Last weekend, my husband and I were lucky enough to get to spend a couple of uninhibited hours at the book store while my father took my two oldest children to a play. Alice decided be the best baby EVAH and sleep in the Maclaren, so we both went to the magazine section, got ourselves a huge stack, purchased a steaming cup of coffee and a muffin and went to it. I was intrigued by an article I read in Self magazine--an article where a woman talked about her struggle with weight gain while taking anti-depressants and whether the weight gain outweighed the benefits from actually taking the pills. In the end, she decides that yes, the 80 pounds she has gained makes her more unhappy than ever and decides to stop taking the pills (that she knows work, aside from the side effects) and go in search of another chemical combination to combat her depression.
I have thought about the article a lot over the past week, and even more when last night, I was enjoying myself on the computer and catching up on blogs that I haven't read in a while (once again, Alice was sleeping like a champ), and I read the blog of a woman who had just gotten breast reduction surgery and liposuction on her arms. I have read the blog only sporadically, but the news still surprised me greatly. This is a woman who lives very frugally (in fact, that is why I started reading her blog in the first place) and majored in women's studies in college--a feminist who often discussed body issues with eloquence and knowledge. The blogger was a solid size 12-14, which is around what I was before I lost weight. It amazed me that she would feel such a surgery is warranted and would spend the money on it. But, the more I thought about it, the more I respected her decision. I have often thought about such surgeries myself, and even now, post weight loss, would love to have liposuction on my stomach where there is still loose skin (yeah, gross, I know). The only thing that keeps me from it is the cost and an inability to stop my life long enough to actually get and recover from such a procedure--hell, I can barely find the time to update this blog once a month! As I finished reading, I realized that her decision to have the surgery was guided by wanting to be at her best, and yes, looking for that elusive happiness that we all yearn for.

WORK INSTRUCTION:
Copy the blog post about body image, beginning at the words "Last weekend, my" and stopping after "combat her depression.", and substitute "tablets" for each "pills".

Transcribed page contents:
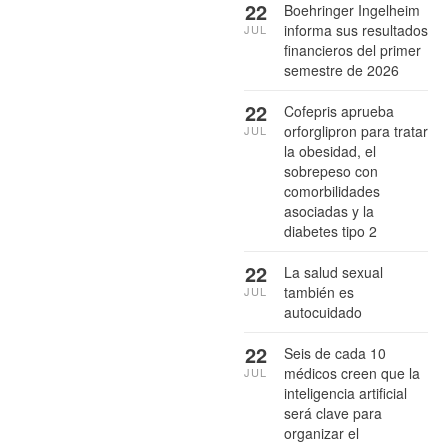
22
Boehringer Ingelheim
informa sus resultados
JUL
financieros del primer
semestre de 2026
22
Cofepris aprueba
orforglipron para tratar
JUL
la obesidad, el
sobrepeso con
comorbilidades
asociadas y la
diabetes tipo 2
22
La salud sexual
también es
JUL
autocuidado
22
Seis de cada 10
médicos creen que la
JUL
inteligencia artificial
será clave para
organizar el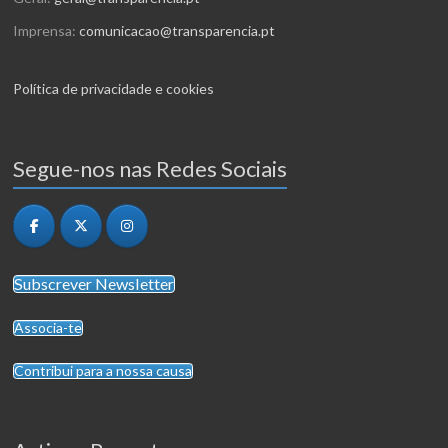
Imprensa:
comunicacao@transparencia.pt
Política de privacidade e cookies
Segue-nos nas Redes Sociais
Subscrever Newsletter
Associa-te
Contribui para a nossa causa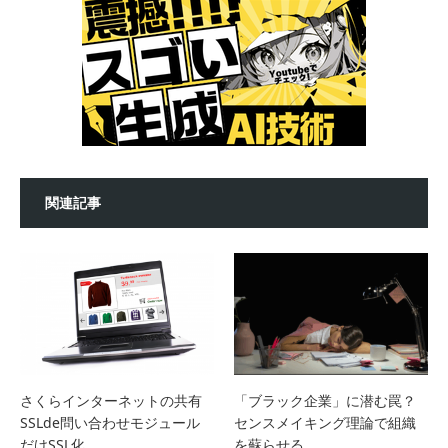
関連記事
さくらインターネットの共有
「ブラック企業」に潜む罠？
SSLde問い合わせモジュール
センスメイキング理論で組織
だけSSL化
を蘇らせる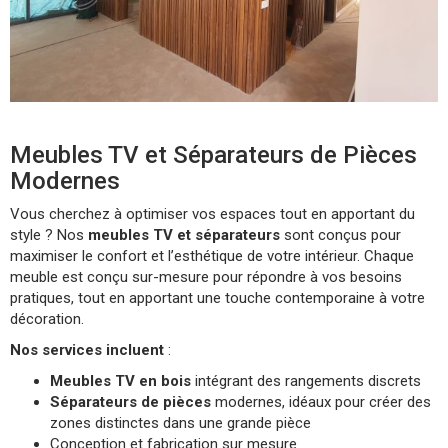
Meubles TV et Séparateurs de Pièces
Modernes
Vous cherchez à optimiser vos espaces tout en apportant du
style ? Nos
meubles TV et séparateurs
sont conçus pour
maximiser le confort et l’esthétique de votre intérieur. Chaque
meuble est conçu sur-mesure pour répondre à vos besoins
pratiques, tout en apportant une touche contemporaine à votre
décoration.
Nos services incluent
:
Meubles TV en bois
intégrant des rangements discrets
Séparateurs de pièces
modernes, idéaux pour créer des
zones distinctes dans une grande pièce
Conception et fabrication sur mesure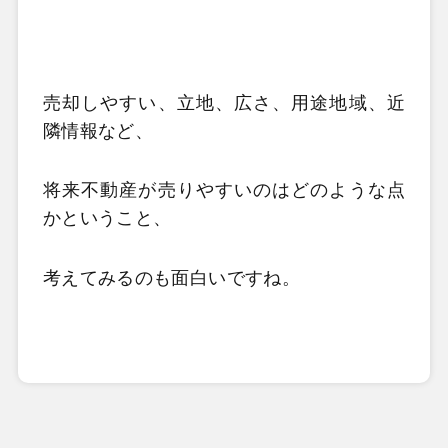
売却しやすい、立地、広さ、用途地域、近
隣情報など、
将来不動産が売りやすいのはどのような点
かということ、
考えてみるのも面白いですね。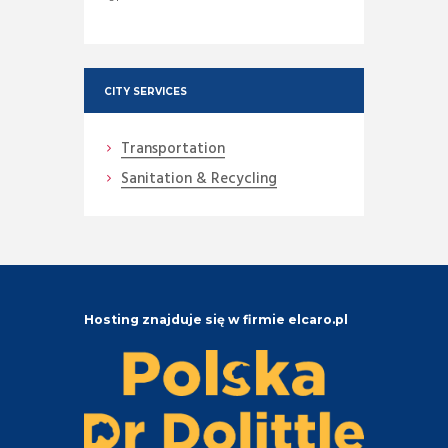
CITY SERVICES
Transportation
Sanitation & Recycling
Hosting znajduje się w firmie elcaro.pl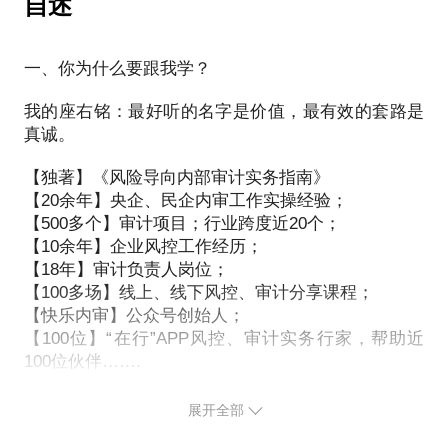
自述
鬼/招投标审计实务》
7.审计沟通技巧？
《优秀审计报告是如何打造的？》 《审计不整改不如
8.审计流程？
不审计---审计整改落地的实践与思考》 《内审准则在
一、你为什么要跟我学？
审计实务中的运用与创新》等
我的座右铭：最好听的名字是价值，最有效的套路是
真诚。
部分客户评价
【独著】《风险导向内部审计实务指南》
某集团（高管）：“为付老师付出的一切感到欣慰！再
【20余年】央企、民企内审工作实操经验；
次感谢您！我活到这把年纪还遇到您这么好的良师实
【500多个】审计项目；行业跨度近20个；
在是我和集团的幸运，要感恩啊！活到老，学到老！
【10余年】企业风控工作经历；
谢谢您，我们永远的老师！”
【18年】审计负责人岗位；
浙大学员（央企高管）：“欣赏付老师的人格魅力，赞
【100多场】线上、线下风控、审计分享课程；
【快乐内审】公众号创始人；
【100位】“在行”APP风控、审计实务行家，帮助近
100位伙伴…….
风控、内审真的不难！
展开全部
1.20余年审计工作经验。我有20多年审计工作经验。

PROBLEM SOLUTION:
Last weekend, my husband and I were lucky enough to get to spend a couple of uninhibited hours at the book store while my father took my two oldest children to a play. Alice decided be the best baby EVAH and sleep in the Maclaren, so we both went to the magazine section, got ourselves a huge stack, purchased a steaming cup of coffee and a muffin and went to it. I was intrigued by an article I read in Self magazine--an article where a woman talked about her struggle with weight gain while taking anti-depressants and whether the weight gain outweighed the benefits from actually taking the tablets. In the end, she decides that yes, the 80 pounds she has gained makes her more unhappy than ever and decides to stop taking the tablets (that she knows work, aside from the side effects) and go in search of another chemical combination to combat her depression.